체크/언체크를 하는 이진수 찾기@2248 , 사회망 서비스@2533이랑 비슷한 트리 DP 형태.
#include <algorithm>
#include <cmath>
#include <cstring>
#include <iostream>
#include <queue>
#include <utility>
#include <vector>
#define mp make_pair
#define pb push_back
#define X first
#define Y second
#define fup(i, a, b, c) for (int(i) = (a); (i) <= (b); (i) += (c))

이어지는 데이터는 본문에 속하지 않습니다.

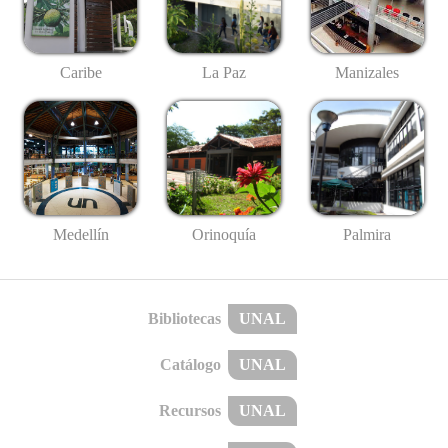
Caribe
La Paz
Manizales
Medellín
Palmira
Orinoquía
Bibliotecas
UNAL
Catálogo
UNAL
Recursos
UNAL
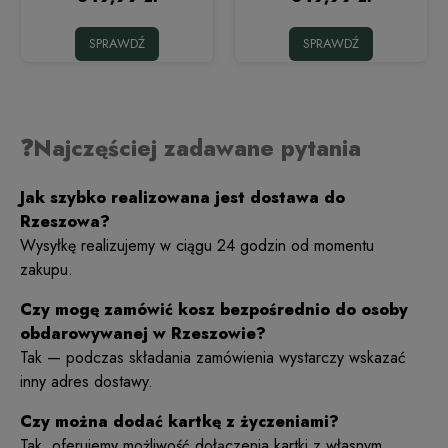
SPRAWDŹ
SPRAWDŹ
❓Najczęściej zadawane pytania
Jak szybko realizowana jest dostawa do
Rzeszowa?
Wysyłkę realizujemy w ciągu 24 godzin od momentu
zakupu.
Czy mogę zamówić kosz bezpośrednio do osoby
obdarowywanej w Rzeszowie?
Tak — podczas składania zamówienia wystarczy wskazać
inny adres dostawy.
Czy można dodać kartkę z życzeniami?
Tak, oferujemy możliwość dołączenia kartki z własnym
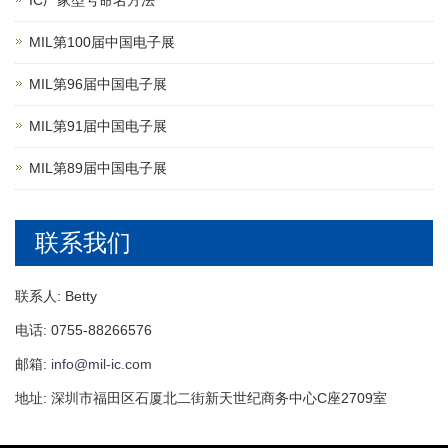
IC厂家型号命名方法
MIL第100届中国电子展
MIL第96届中国电子展
MIL第91届中国电子展
MIL第89届中国电子展
联系我们
联系人: Betty
电话: 0755-88266576
邮箱:
info@mil-ic.com
地址: 深圳市福田区石厦北二街新天世纪商务中心C座2709室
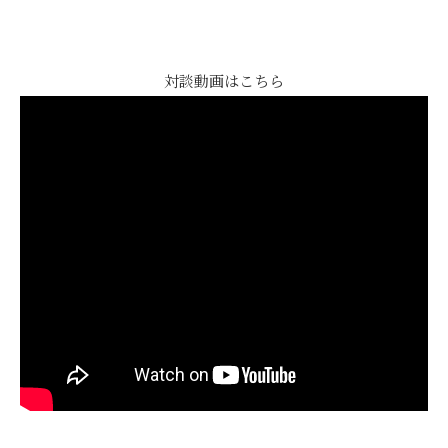
対談動画はこちら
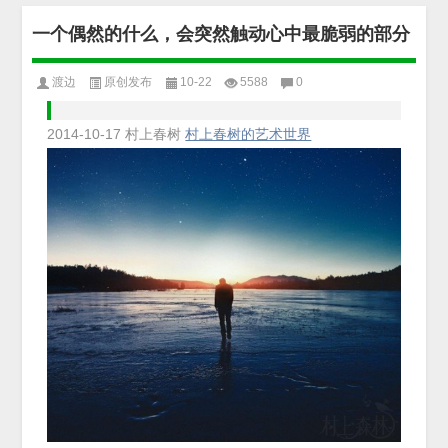
一个偶然的什么，会突然触动心中最脆弱的部分
渡边
原创发布
10-22
5588
0
2014-10-17
村上春树
村上春树的艺术世界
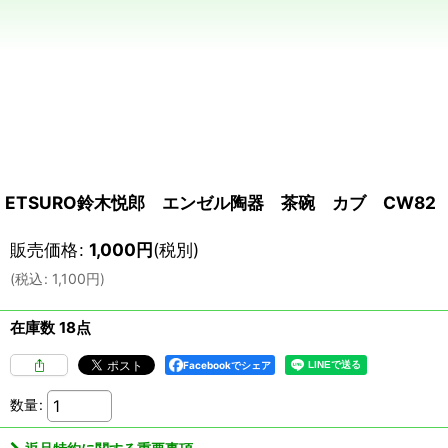
ETSURO鈴木悦郎 エンゼル陶器 茶碗 カブ CW82
販売価格
:
1,000
円
(税別)
(
税込
:
1,100
円
)
在庫数 18点
Facebookでシェア
数量
:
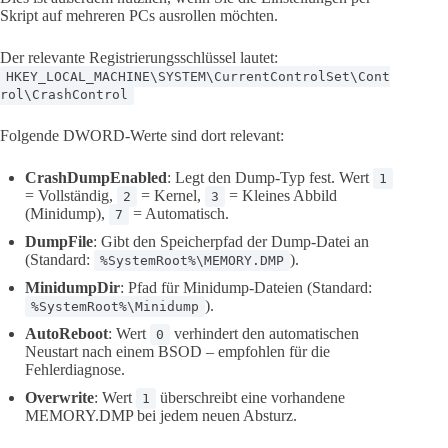
Skript auf mehreren PCs ausrollen möchten.
Der relevante Registrierungsschlüssel lautet:
HKEY_LOCAL_MACHINE\SYSTEM\CurrentControlSet\Cont
rol\CrashControl
Folgende DWORD-Werte sind dort relevant:
CrashDumpEnabled
: Legt den Dump-Typ fest. Wert
1
= Vollständig,
= Kernel,
= Kleines Abbild
2
3
(Minidump),
= Automatisch.
7
DumpFile
: Gibt den Speicherpfad der Dump-Datei an
(Standard:
).
%SystemRoot%\MEMORY.DMP
MinidumpDir
: Pfad für Minidump-Dateien (Standard:
).
%SystemRoot%\Minidump
AutoReboot
: Wert
verhindert den automatischen
0
Neustart nach einem BSOD – empfohlen für die
Fehlerdiagnose.
Overwrite
: Wert
überschreibt eine vorhandene
1
MEMORY.DMP bei jedem neuen Absturz.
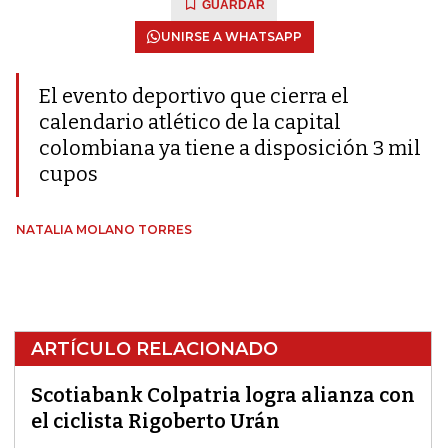
GUARDAR
UNIRSE A WHATSAPP
El evento deportivo que cierra el
calendario atlético de la capital
colombiana ya tiene a disposición 3 mil
cupos
NATALIA MOLANO TORRES
ARTÍCULO RELACIONADO
Scotiabank Colpatria logra alianza con
el ciclista Rigoberto Urán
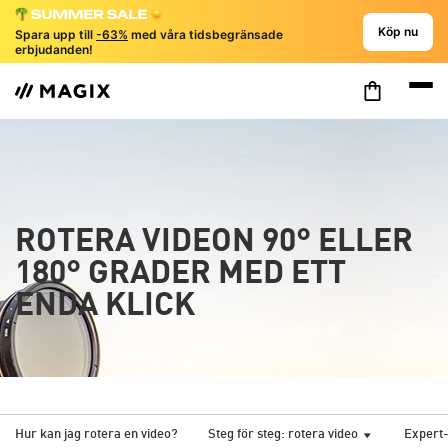
Köp nu
Spara upp till
-63%
med våra tidsbegränsade
erbjudanden!
ROTERA VIDEON 90° ELLER
180° GRADER MED ETT
ENDA KLICK
Hur kan jag rotera en video?
Steg för steg: rotera video
Expert-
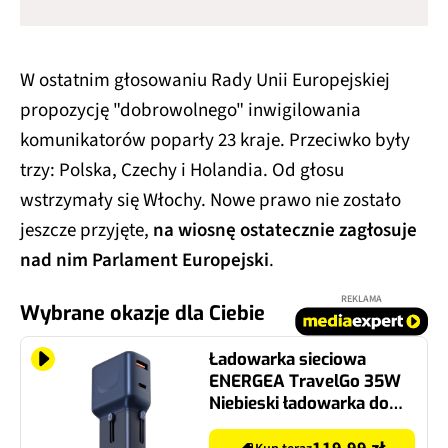
W ostatnim głosowaniu Rady Unii Europejskiej
propozycję "dobrowolnego" inwigilowania
komunikatorów poparły 23 kraje. Przeciwko były
trzy: Polska, Czechy i Holandia. Od głosu
wstrzymały się Włochy. Nowe prawo nie zostało
jeszcze przyjęte,
na wiosnę ostatecznie zagłosuje
nad nim Parlament Europejski
.
REKLAMA
Wybrane okazje dla Ciebie
Ładowarka sieciowa
ENERGEA TravelGo 35W
Niebieski ładowarka do
telefonu USB, USB-C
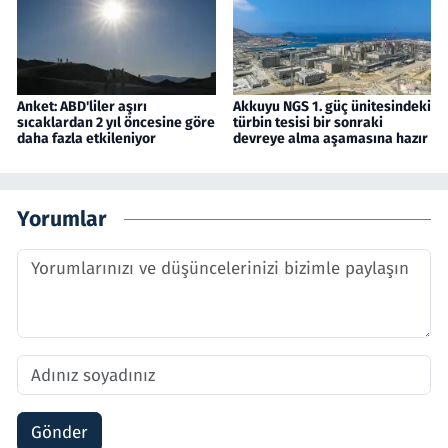
Anket: ABD'liler aşırı
Akkuyu NGS 1. güç ünitesindeki
sıcaklardan 2 yıl öncesine göre
türbin tesisi bir sonraki
daha fazla etkileniyor
devreye alma aşamasına hazır
Yorumlar
Gönder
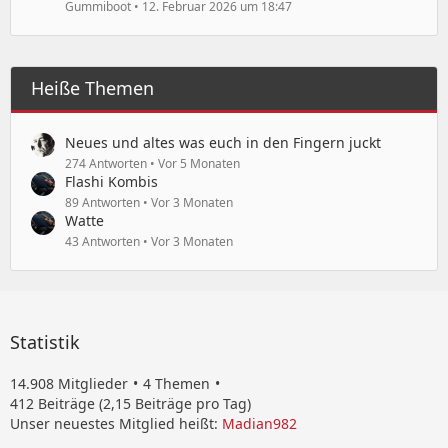
Gummiboot
12. Februar 2026 um 18:47
Heiße Themen
Neues und altes was euch in den Fingern juckt
274 Antworten
Vor 5 Monaten
Flashi Kombis
89 Antworten
Vor 3 Monaten
Watte
43 Antworten
Vor 3 Monaten
Statistik
14.908 Mitglieder
4 Themen
412 Beiträge (2,15 Beiträge pro Tag)
Unser neuestes Mitglied heißt:
Madian982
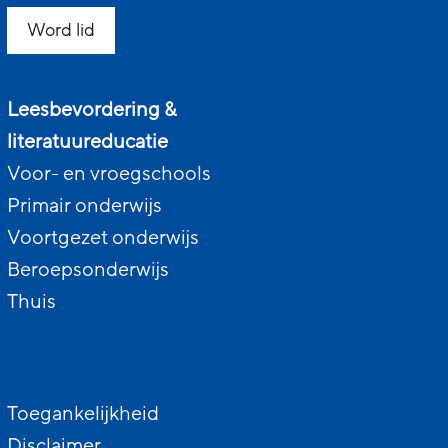
Word lid
Leesbevordering &
literatuureducatie
Voor- en vroegschools
Primair onderwijs
Voortgezet onderwijs
Beroepsonderwijs
Thuis
Toegankelijkheid
Disclaimer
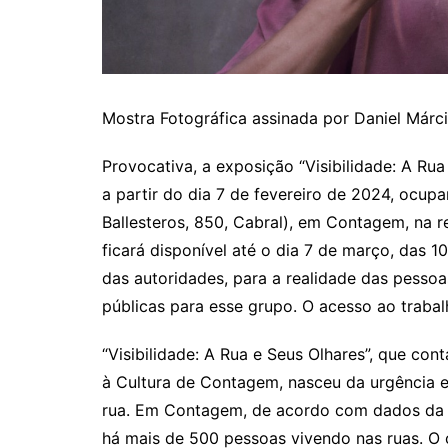
Mostra Fotográfica assinada por Daniel Már
Provocativa, a exposição “Visibilidade: A Rua 
a partir do dia 7 de fevereiro de 2024, ocu
Ballesteros, 850, Cabral), em Contagem, na r
ficará disponível até o dia 7 de março, das
das autoridades, para a realidade das pessoas
públicas para esse grupo. O acesso ao trabalho
“Visibilidade: A Rua e Seus Olhares”, que con
à Cultura de Contagem, nasceu da urgência e
rua. Em Contagem, de acordo com dados da S
há mais de 500 pessoas vivendo nas ruas. O 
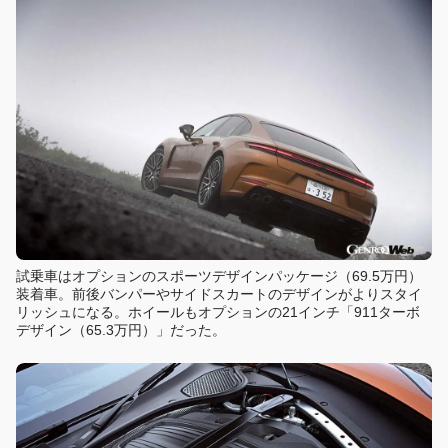
試乗車はオプションのスポーツデザインパッケージ（69.5万円）
装着車。前後バンパーやサイドスカートのデザインがよりスタイ
リッシュになる。ホイールもオプションの21インチ「911ターボ
デザイン（65.3万円）」だった。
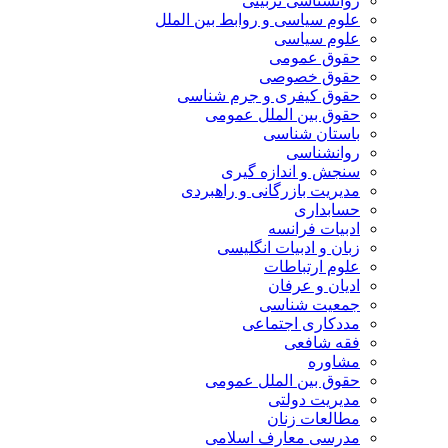
روانشناسی تربیتی
علوم سیاسی و روابط بین الملل
علوم سیاسی
حقوق عمومی
حقوق خصوصی
حقوق کیفری و جرم شناسی
حقوق بین الملل عمومی
باستان شناسی
روانشناسی
سنجش و اندازه گیری
مدیریت بازرگانی و راهبردی
حسابداری
ادبیات فرانسه
زبان و ادبیات انگلیسی
علوم ارتباطات
ادیان و عرفان
جمعیت شناسی
مددکاری اجتماعی
فقه شافعی
مشاوره
حقوق بین الملل عمومی
مدیریت دولتی
مطالعات زنان
مدرسی معارف اسلامی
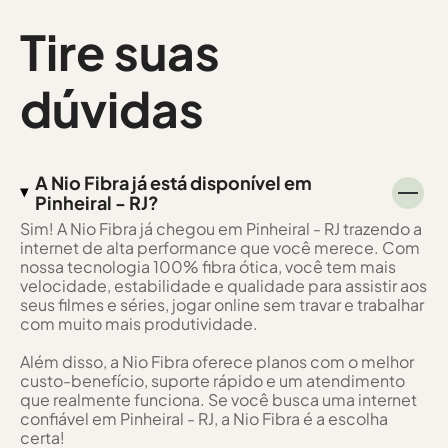
Tire suas
dúvidas
A Nio Fibra já está disponível em
Pinheiral - RJ?
Sim! A Nio Fibra já chegou em Pinheiral - RJ trazendo a
internet de alta performance que você merece. Com
nossa tecnologia 100% fibra ótica, você tem mais
velocidade, estabilidade e qualidade para assistir aos
seus filmes e séries, jogar online sem travar e trabalhar
com muito mais produtividade.
Além disso, a Nio Fibra oferece planos com o melhor
custo-benefício, suporte rápido e um atendimento
que realmente funciona. Se você busca uma internet
confiável em Pinheiral - RJ, a Nio Fibra é a escolha
certa!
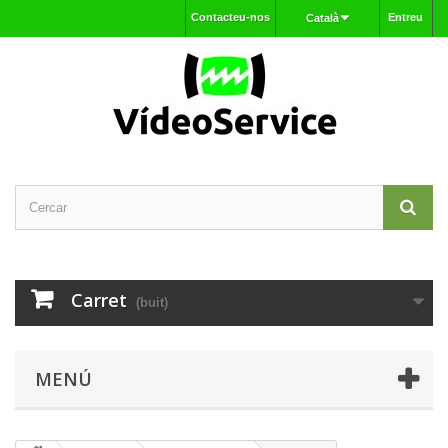
Contacteu-nos
Entreu
Català
Carret
(buit)
MENÚ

#define fdn(i, a, b, c) for (int(i) = (a); (i) >= (b); (i) -= (c))
#define endl "\n"
using namespace std;
typedef long long ll;
typedef pair<ll, ll> pl;
typedef pair<int, int> pi;
typedef vector<int> vi;
typedef vector<pi> vii;
const ll MOD = 1e9 + 7;
const int stMAX = 1 << 18;
const int INF = 1e9;
int N, w, node[100010];
vi adj[100010], tree[100010], answer;
int dp[10010][2], check[10010];
void dfs(int curr, int prev) {
for (int next : adj[curr]) {
if (next != prev) {
tree[curr].pb(next);
dfs(next, curr);
}
}
}
int solve(int curr, bool tf) {
int &ret = dp[curr][tf];
if (ret != -1)
return ret;
if (tf) {
int ans = 0;
for (int next : tree[curr]) {
ans += solve(next, false);
}
return ret = ans + node[curr];
} else {
int ans = 0;
for (int next : tree[curr]) {
int res1 = solve(next, false);
int res2 = solve(next, true);
if (res1 < res2) {
check[next] = 1;
}
ans += max(res1, res2);
}
return ret = ans;
}
}
void track(int curr, bool tf) {
if (tf) {
answer.pb(curr);
for (int next : tree[curr]) {
track(next, 0);
}
} else {
for (int next : tree[curr]) {
track(next, check[next]);
}
}
}
int main() {
ios_base::sync_with_stdio(0);
cin.tie(0);
memset(dp, -1, sizeof(dp));
cin >> N;
fup(i, 1, N, 1) {
cin >> node[i];
}
fup(i, 2, N, 1) {
int a, b;
cin >> a >> b;
adj[a].pb(b);
adj[b].pb(a);
}
dfs(1, 1);
int solve1 = solve(1, 0);
int solve2 = solve(1, 1);
if (solve1 < solve2) {
check[1] = 1;
}
cout << max(solve1, solve2) << endl;
track(1, check[1]);
sort(answer.begin(), answer.end());
for (int p : answer) {
cout << p << " ";
}
}